Recently, I met with a group of mental health nurses working in primary care at the Royal College of Nursing who made a very strong case for developing their profession. At the moment, there are not mental health nurses in all practices, but some of the best practices do have them. This could happen on a group basis—for example, where a primary care network contracts together to ensure that there is a mental health nurse available so that, whichever GP you go to, you get the benefit of that mental health nurse; it does not necessarily require every practice to have one. The noble Baroness, Lady Hollins, referred to the need for public health support. Understanding the pattern of need and ensuring that you resource appropriately is critical and something that public health professionals really can help with. This could also be delivered through specialist centres. We propose that there should be youth mental health drop-in centres. This is something that we need to ask young people about. It may be that they would prefer a different setting from the general practice setting if they want to talk about something as sensitive as this. In either case, the critical thing is that there is some trained professional available to that individual if they present within the primary care system. Today, we must recognise that support is very patchy.

The acute sector will be necessary for some young people as other interventions have proved insufficient. I think that we will come back to one aspect of this in our next debate, but I have some questions for the Government now. The first is whether there is sufficient investment in community-based treatment for people with serious mental health that allows them not to be moved into in-patient settings except where this is strictly necessary. Some of the stories that are reported to us suggest that people are being taken to an in-patient setting not because that is the best treatment option but simply because their complex needs cannot be treated in a community setting due to resources, not due to the fact there is no treatment available. It is a shame if we are moving people to in-patient settings where it is not necessary. I would be interested in the Minister’s view on whether the test is being met or whether too many young people are still being treated as in-patients only because of that lack of appropriate out-patient support.

Secondly, and somewhat related, there is the question of where young people go when they need a place in a hospital. It is usually beneficial for all patients, but especially for young people, to be near to their home area, for the family visits and support and, crucially, because of their reintegration into the community on discharge. Being taken far away and then moved back is clearly more disruptive, particularly if you are going through a process of phased discharge from an institution, when it is much more helpful to be in your home community normally. There are exceptions, but typically we would want to see that. I am keen to understand the Minister’s views on out-of-area placements and how these can be minimised where they are not helpful from a treatment point of view.
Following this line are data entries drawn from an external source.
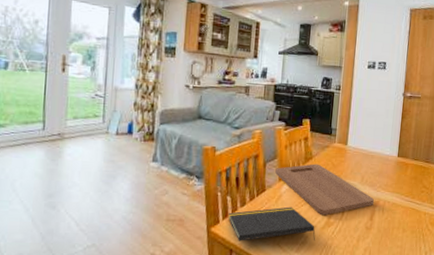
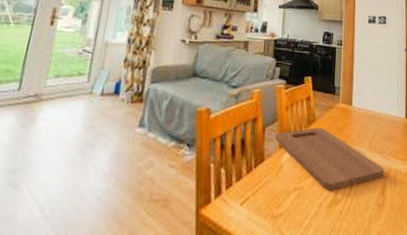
notepad: present [228,207,315,241] -> none [221,180,321,227]

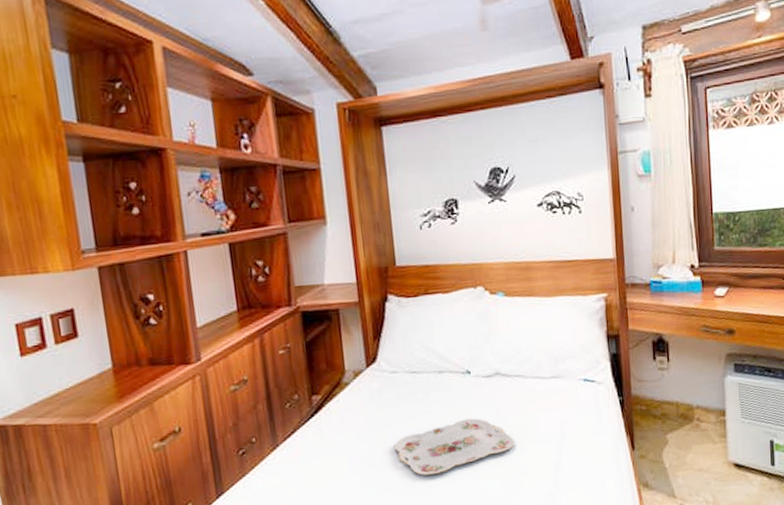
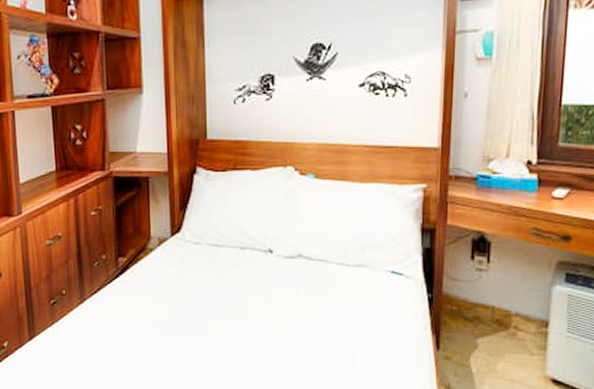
serving tray: present [393,418,515,476] -> none [191,297,312,346]

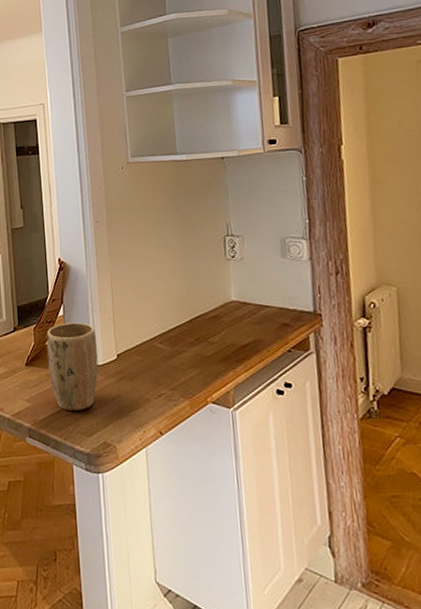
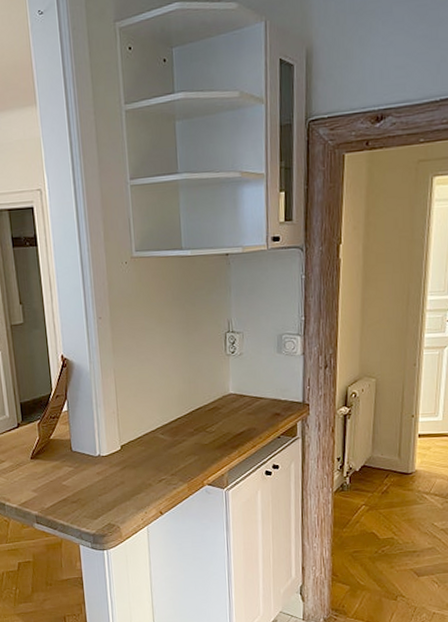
plant pot: present [46,322,98,410] -> none [51,417,103,498]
Once again, I thank my noble friend Lord Russell for securing this debate, and I congratulate the noble and learned Baroness, Lady Hale, on her maiden speech. I close with a ready reckoner reminding the Minister of the issues which I hope that he can address in his response. Are the Government committed to building a culture where we treat mental health on a par with other forms of childhood illness? How are the Government ensuring that educational institutions can provide the support that their students need, especially around anti-bullying where that is a significant component in mental health problems? What is the department doing to provide more specialist support in primary care settings, whether that is by GPs or dedicated centres? What is the NHS doing to minimise the need for in-patient treatment where there are out-patient alternatives available but it is simply a question of resourcing? Finally, what are the Government doing to ensure that placements are not out-of-area where in-patient treatment is unavoidable?